I have an exam in four hours. Do I want to write it? Not particularly. Is it because I’ll do horribly? Hell no. I just feel like I waste at least a month or two of my life every year preparing for exams. They won’t benefit me at all in this ‘real-world’ they like to talk about all the time. I don’t envision a work world with my employer putting me into a hall with a hundred other people and telling me that I have to develop a product or something in three hours or else they’ll fire me/reduce my salary. That’s right. Projects and assignments, those are alright… I’m down. They’re practical. I don’t learn shit from cramming all of this knowledge in at the last second just to regurgitate it moments later. And a few hours after that, I’ll end up in a bar, working on brainwashing myself and making room inside my head for more temporary information. It’s not that I’m setting about changing the system, but it seems like the only reason for keeping the old one around is to separate the people who actually do work from the people who drift by on the shoulders of others. They’re going to exist regardless. The administration preaches about modern technology and innovative solutions, yet still clings to old world ideas that ‘work’ because, well because they’ve worked in the past. Go team.

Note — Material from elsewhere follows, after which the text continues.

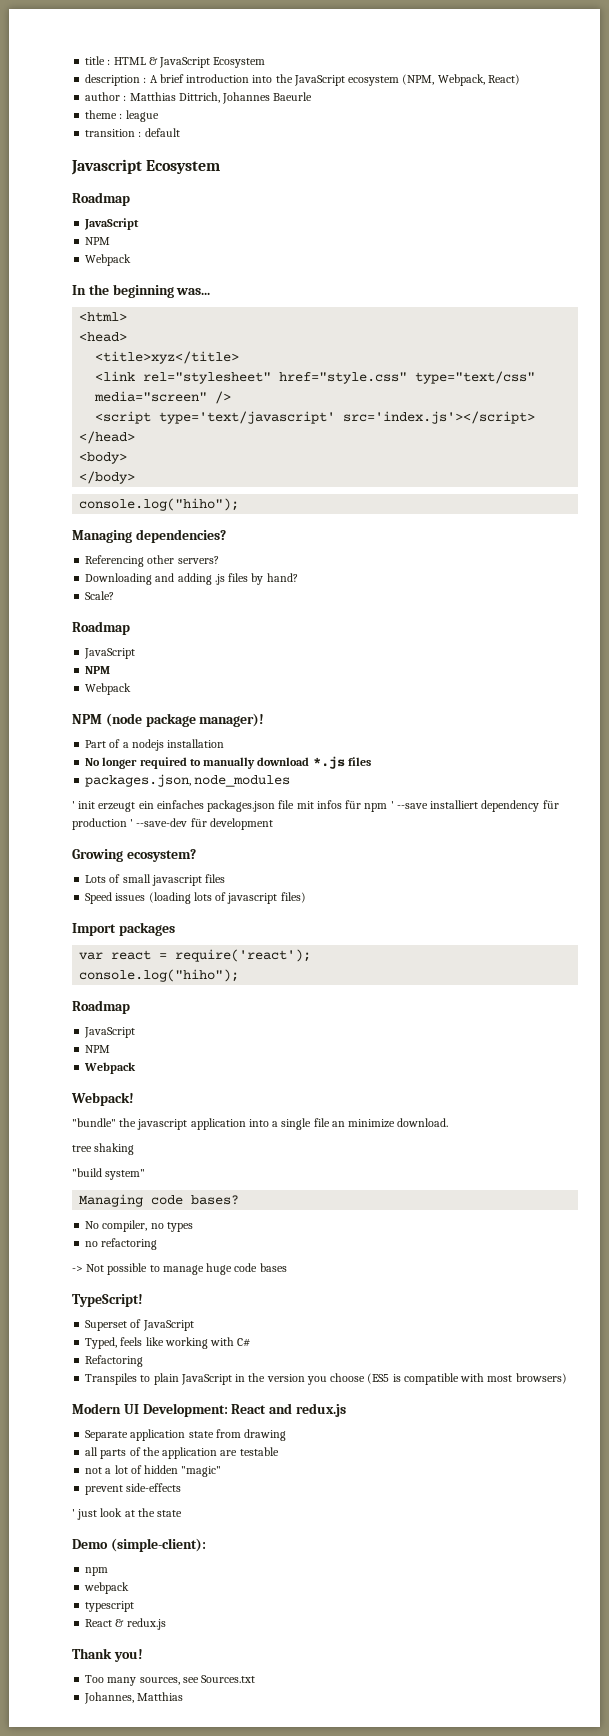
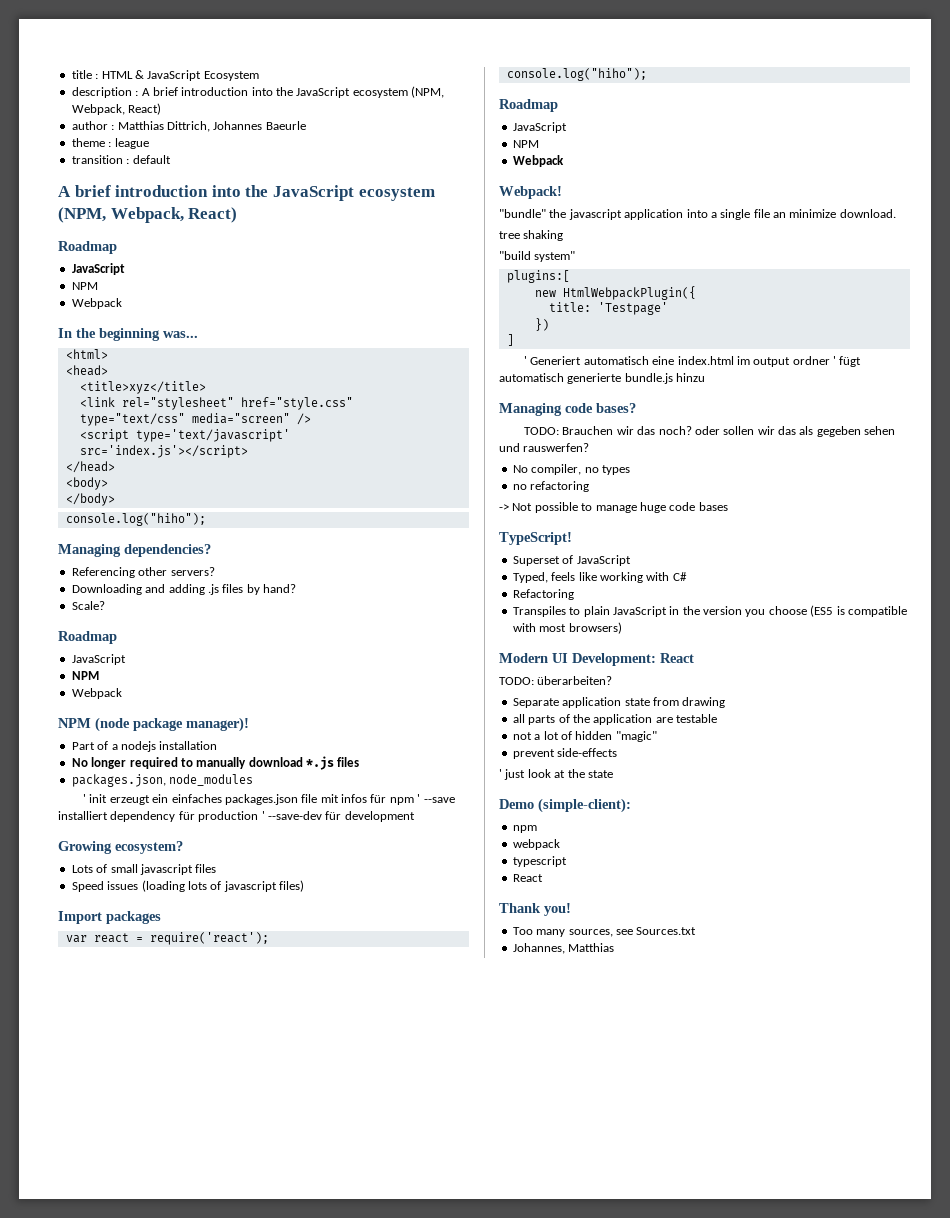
[71,159,221,175] Javascript Ecosystem -> [58,185,435,201] [58,207,238,223] A brief introduction into the JavaScript ecosystem (NPM, Webpack, React)
[79,1194,240,1207] Managing code bases? -> [506,270,570,283] [534,286,696,300] [548,302,668,315] [534,318,549,331] [506,334,514,346] [523,356,862,367] [499,373,706,384] [499,403,636,416] [523,426,896,437] [499,443,590,452] plugins:[ // new HtmlWebpackPlugin({ // title: 'Testpage' // }) // ] // ' Generiert automatisch eine index.html im output ordner ' fügt automatisch generierte bundle.js hinzu // Managing code bases? // TODO: Brauchen wir das noch? oder sollen wir das als gegeben sehen und rauswerfen?
[269,1403,346,1417] and redux.js -> [499,676,613,685] // TODO: überarbeiten?
[115,1618,166,1630] & redux.js -> (543, 878) none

There are other things I’d rather be doing.
I picked up a bit of a cold the other day, just the common cold, none of the SARS. People are going apeshit these days, it’s kind of ridiculous, the odds on you dying from it are pretty slim compared to a lot of other things. I guess it’s the whole epidemic thing. I just pump myself full of nasal decongestants and try to carry on with my studying. The point, well the point is this picture that i found at CNN (link). Yes, it’s a Kerropi breathing mask, just when you thought Hello Kitty had everything.
Alright, two exams down, three left to go. I had some Digital Systems and some Operating Systems to do. I think they went alright, considering i sporadically went to class the last month and had to teach the courses to myself. I find it a bit easier at the end, when you cram it all together and get a solid view of the big picture. Although, that shit doesn’t pan out sometimes and you’re left just staring at the exam and the fine wood grain surface of the desk.